+++ Data extract

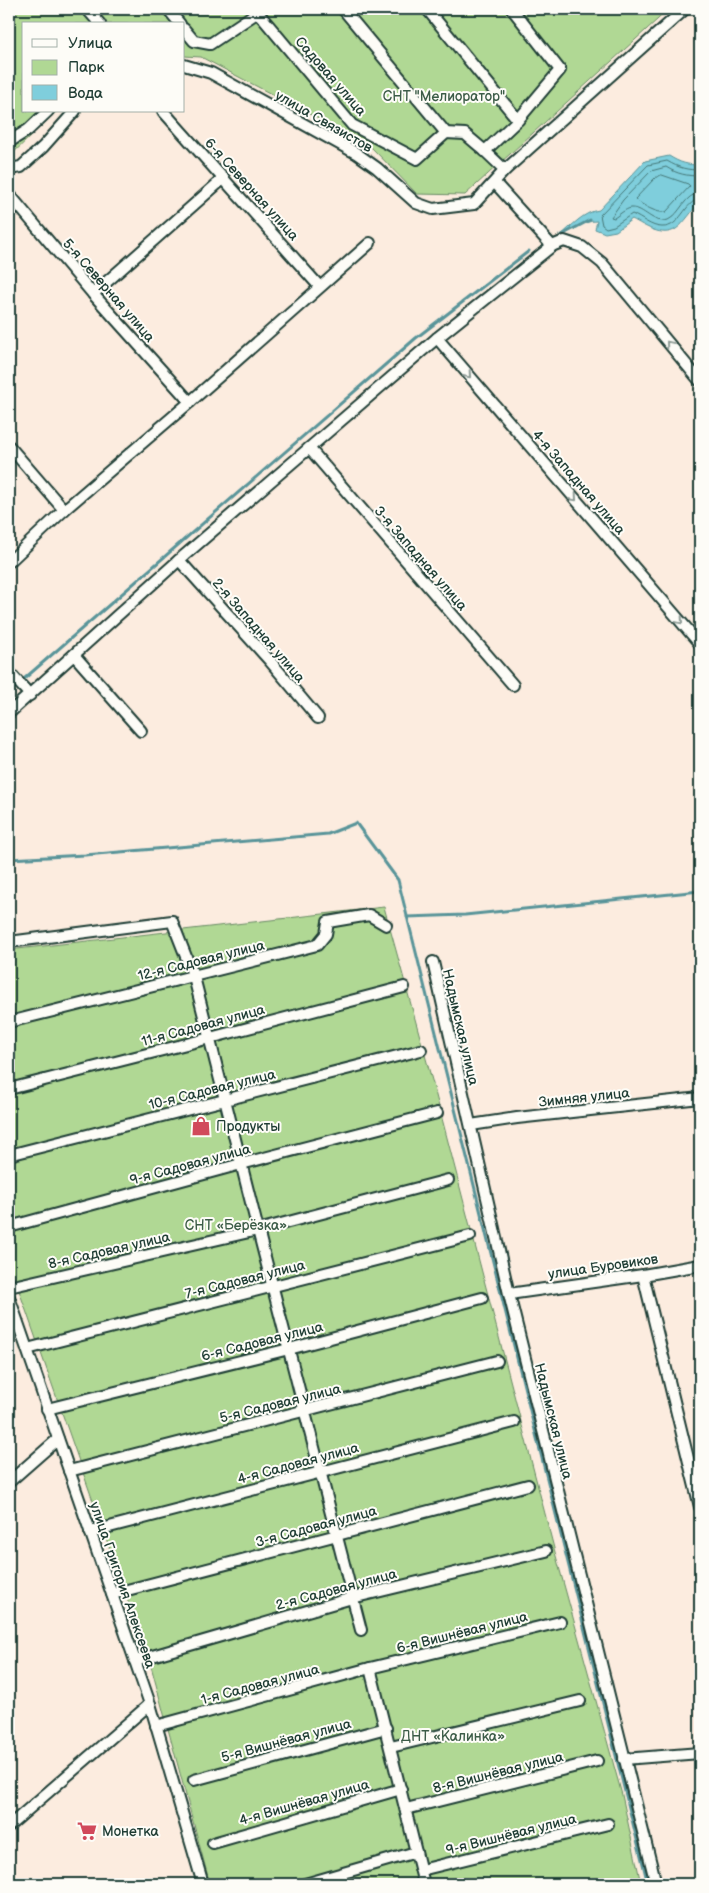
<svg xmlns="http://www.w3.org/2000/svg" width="709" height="1893" font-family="'Balsamiq Sans',sans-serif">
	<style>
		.green { fill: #b0d894; stroke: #688a64 }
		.water { fill: #7fcedc; stroke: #599499 }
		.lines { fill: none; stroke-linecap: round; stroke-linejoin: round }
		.shore { stroke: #457777; stroke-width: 1 }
		.stream { stroke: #599499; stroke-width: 3 }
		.street-casing { stroke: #1f3d34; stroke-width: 14 }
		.street { stroke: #fdfcf7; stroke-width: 10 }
		.oneway { stroke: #8e9c96 }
		.labels { text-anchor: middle; stroke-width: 4; stroke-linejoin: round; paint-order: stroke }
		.street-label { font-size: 14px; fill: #1f3d34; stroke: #fdfcf7 }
		.park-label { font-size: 14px; fill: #3c5c47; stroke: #fdfcf7 }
		.poi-label { font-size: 14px; fill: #1f3d34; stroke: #fdfcf7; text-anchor: start }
	</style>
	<rect width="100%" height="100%" fill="#fcecdf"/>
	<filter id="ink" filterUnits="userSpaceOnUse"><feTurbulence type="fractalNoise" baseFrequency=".02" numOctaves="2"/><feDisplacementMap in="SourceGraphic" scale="10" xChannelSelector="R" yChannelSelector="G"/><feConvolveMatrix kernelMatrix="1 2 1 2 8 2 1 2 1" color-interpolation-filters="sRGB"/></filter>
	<g filter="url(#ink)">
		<g class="green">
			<polygon points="9,9 669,9 465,195 417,194 370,146 201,57 184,56 184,24 24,24 24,111 57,111 9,157"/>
			<polygon points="384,907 433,1084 556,1556 622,1795 641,1884 210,1884 151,1666 9,1262 9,950"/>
		</g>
		<path class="water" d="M669 156C680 163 688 165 700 165V202C693 209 684 224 676 229 662 238 645 226 632 219L616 231 605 233 595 229 597 221C582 221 572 229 560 236 572 226 583 212 599 210L645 161Z"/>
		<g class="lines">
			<g class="shore">
				<path d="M700 170C687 170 679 168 667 161L648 165 600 215 602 225 606 228 614 226 632 214C642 218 651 227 662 227 681 228 684 201 700 199"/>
				<path d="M662 175 688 184 690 186 666 212C657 214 642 205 635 199L655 178Z"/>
				<path d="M700 176C687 176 677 174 666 167L651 171 623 200 611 217 614 218C619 215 625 209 631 208 644 207 653 225 668 220 681 214 684 194 700 193"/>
			</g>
			<g class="stream">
				<polyline points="560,236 590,220"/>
				<polyline points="9,692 416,338 529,251"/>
				<polyline points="9,859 85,855 328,834 356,823 398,880 648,1884"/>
				<polyline points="407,917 465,915 700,891"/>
			</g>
			<defs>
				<g id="street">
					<polyline points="87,9 100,24"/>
					<polyline points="168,9 180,24"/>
					<polyline points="255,9 352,125 417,159 446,133"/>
					<polyline points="343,9 446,133 465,134 485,151"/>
					<polyline points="427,9 518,120 485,151 505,170"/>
					<polyline points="512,9 560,70 518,120"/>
					<polyline points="184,29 194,41 210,44 258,12"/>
					<polyline points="184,65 211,73 356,153 377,168 416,203 433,209 474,204 505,170 685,9"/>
					<polyline points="163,111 319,286"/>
					<polyline points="9,142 28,130 48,111"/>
					<polyline points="9,169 21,167 43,147 75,111"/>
					<polyline points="495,183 552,246"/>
					<polyline points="9,194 93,294 190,402"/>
					<polyline points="93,294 224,178"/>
					<polyline points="437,338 700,644"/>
					<polyline points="9,446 64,510"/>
					<polyline points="309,448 513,685"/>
					<polyline points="179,560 270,661 318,718"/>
					<polyline points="9,562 64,510 190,402 370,243"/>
					<polyline points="74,655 141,731"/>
					<polyline points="9,672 30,695"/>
					<polyline points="9,713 179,560 437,338 552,246 564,241 582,247 602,263 700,381"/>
					<polyline points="9,942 172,921 194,977 258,1230 361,1630"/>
					<polyline points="433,962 509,1294 656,1884"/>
					<polyline points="9,1022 317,945 326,934 328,922 369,915 386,925"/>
					<polyline points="9,1089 210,1038 404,987"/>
					<polyline points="471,1125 517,1118 700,1098"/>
					<polyline points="9,1155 421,1050"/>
					<polyline points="9,1227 241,1164 437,1113"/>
					<polyline points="643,1275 700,1507"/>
					<polyline points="9,1287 258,1230 448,1180"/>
					<polyline points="509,1294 643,1275 700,1265"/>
					<polyline points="9,1297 150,1704 203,1884"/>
					<polyline points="27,1349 470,1236"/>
					<polyline points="47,1409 289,1349 482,1298"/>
					<polyline points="69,1471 497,1361"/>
					<polyline points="9,1482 58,1439"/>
					<polyline points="90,1532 514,1422"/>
					<polyline points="112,1594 528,1485"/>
					<polyline points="135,1661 352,1598 546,1551"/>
					<polyline points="370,1668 424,1884"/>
					<polyline points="156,1726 370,1668 560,1622"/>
					<polyline points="391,1747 580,1701"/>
					<polyline points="624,1759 700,1753"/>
					<polyline points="194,1780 386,1728"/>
					<polyline points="406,1809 597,1761"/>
					<polyline points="9,1826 150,1704"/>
					<polyline points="213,1843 401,1789"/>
					<polyline points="421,1870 608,1824"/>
					<polyline points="305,1884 416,1852"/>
				</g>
			</defs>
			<use href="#street" class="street-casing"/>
			<use href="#street" class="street"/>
		</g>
		<defs><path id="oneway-chevron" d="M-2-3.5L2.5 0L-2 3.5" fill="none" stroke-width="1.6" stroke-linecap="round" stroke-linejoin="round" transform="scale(1.25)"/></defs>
		<g class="oneway">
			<use href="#oneway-chevron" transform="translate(669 344) rotate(-130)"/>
			<use href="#oneway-chevron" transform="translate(468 375) rotate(49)"/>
			<use href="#oneway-chevron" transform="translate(574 498) rotate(49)"/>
			<use href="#oneway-chevron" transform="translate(680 621) rotate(49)"/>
		</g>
	</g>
	<defs>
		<symbol id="shop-bare" viewBox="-9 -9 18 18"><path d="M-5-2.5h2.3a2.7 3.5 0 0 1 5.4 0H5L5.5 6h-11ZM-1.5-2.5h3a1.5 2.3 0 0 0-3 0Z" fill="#d1495b" stroke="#fdfcf7" stroke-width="2.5" paint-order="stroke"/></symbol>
		<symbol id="supermarket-bare" viewBox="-9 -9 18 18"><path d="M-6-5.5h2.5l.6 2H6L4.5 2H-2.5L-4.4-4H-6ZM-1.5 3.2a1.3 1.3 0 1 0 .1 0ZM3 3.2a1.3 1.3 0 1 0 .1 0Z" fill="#d1495b" stroke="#fdfcf7" stroke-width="2.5" paint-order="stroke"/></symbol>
	</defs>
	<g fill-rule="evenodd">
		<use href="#shop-bare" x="187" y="1112" width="28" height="28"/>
		<use href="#supermarket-bare" x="73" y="1817" width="28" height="28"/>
	</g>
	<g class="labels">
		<g class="street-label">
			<text transform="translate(331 76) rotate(49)" y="5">Садовая улица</text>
			<text transform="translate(324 121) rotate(30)" y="5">улица Связистов</text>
			<text transform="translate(252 189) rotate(48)" y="5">6-я Северная улица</text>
			<text transform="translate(109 290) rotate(49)" y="5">5-я Северная улица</text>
			<text transform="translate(579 482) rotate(49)" y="5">4-я Западная улица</text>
			<text transform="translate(421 558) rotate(49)" y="5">3-я Западная улица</text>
			<text transform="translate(259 630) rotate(49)" y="5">2-я Западная улица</text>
			<text transform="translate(201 960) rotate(-14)" y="5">12-я Садовая улица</text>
			<text transform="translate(203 1025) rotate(-15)" y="5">11-я Садовая улица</text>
			<text transform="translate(461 1027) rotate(77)" y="5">Надымская улица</text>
			<text transform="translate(212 1089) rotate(-14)" y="5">10-я Садовая улица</text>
			<text transform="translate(584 1097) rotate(-6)" y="5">Зимняя улица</text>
			<text transform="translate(190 1164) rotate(-15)" y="5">9-я Садовая улица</text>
			<text transform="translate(109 1250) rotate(-13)" y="5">8-я Садовая улица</text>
			<text transform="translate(603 1266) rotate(-8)" y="5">улица Буровиков</text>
			<text transform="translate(245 1279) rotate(-14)" y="5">7-я Садовая улица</text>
			<text transform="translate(262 1341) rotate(-14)" y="5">6-я Садовая улица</text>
			<text transform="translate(280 1403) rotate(-14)" y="5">5-я Садовая улица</text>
			<text transform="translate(554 1421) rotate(76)" y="5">Надымская улица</text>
			<text transform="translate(298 1463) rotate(-15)" y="5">4-я Садовая улица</text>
			<text transform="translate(316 1526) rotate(-15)" y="5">3-я Садовая улица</text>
			<text transform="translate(123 1585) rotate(71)" y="5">улица Григория Алексеева</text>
			<text transform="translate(336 1589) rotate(-15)" y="5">2-я Садовая улица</text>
			<text transform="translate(462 1632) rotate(-14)" y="5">6-я Вишнёвая улица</text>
			<text transform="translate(260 1684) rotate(-15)" y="5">1-я Садовая улица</text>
			<text transform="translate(286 1740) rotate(-15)" y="5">5-я Вишнёвая улица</text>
			<text transform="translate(498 1772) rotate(-14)" y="5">8-я Вишнёвая улица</text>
			<text transform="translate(304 1802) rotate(-16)" y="5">4-я Вишнёвая улица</text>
			<text transform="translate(511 1834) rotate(-14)" y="5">9-я Вишнёвая улица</text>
		</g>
		<g class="park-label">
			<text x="444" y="101">СНТ "Мелиоратор"</text>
			<text x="236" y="1230">СНТ «Берёзка»</text>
			<text x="453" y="1741">ДНТ «Калинка»</text>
		</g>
		<g class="poi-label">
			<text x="216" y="1131">Продукты</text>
			<text x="102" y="1836">Монетка</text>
		</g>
	</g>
	<rect width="709" height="1893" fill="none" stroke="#fdfcf7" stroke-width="30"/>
	<rect x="15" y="15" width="679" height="1863" fill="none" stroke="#1f3d34" stroke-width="2" filter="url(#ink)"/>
	<rect x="22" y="22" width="162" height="90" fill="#fdfcf7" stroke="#a4b0a9"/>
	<rect x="32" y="39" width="25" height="8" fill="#fdfcf7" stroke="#a4b0a9"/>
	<text x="68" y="48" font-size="15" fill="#1f3d34">Улица</text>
	<rect x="32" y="60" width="25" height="15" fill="#b0d894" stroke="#a4b0a9"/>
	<text x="68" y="72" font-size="15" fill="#1f3d34">Парк</text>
	<rect x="32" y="85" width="25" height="15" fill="#7fcedc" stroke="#a4b0a9"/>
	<text x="68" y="98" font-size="15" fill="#1f3d34">Вода</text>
</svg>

++++++

Work instructions -> If the string "lines" is in a line of the entries, pick that line out.

Result ->
		.lines { fill: none; stroke-linecap: round; stroke-linejoin: round }
		<g class="lines">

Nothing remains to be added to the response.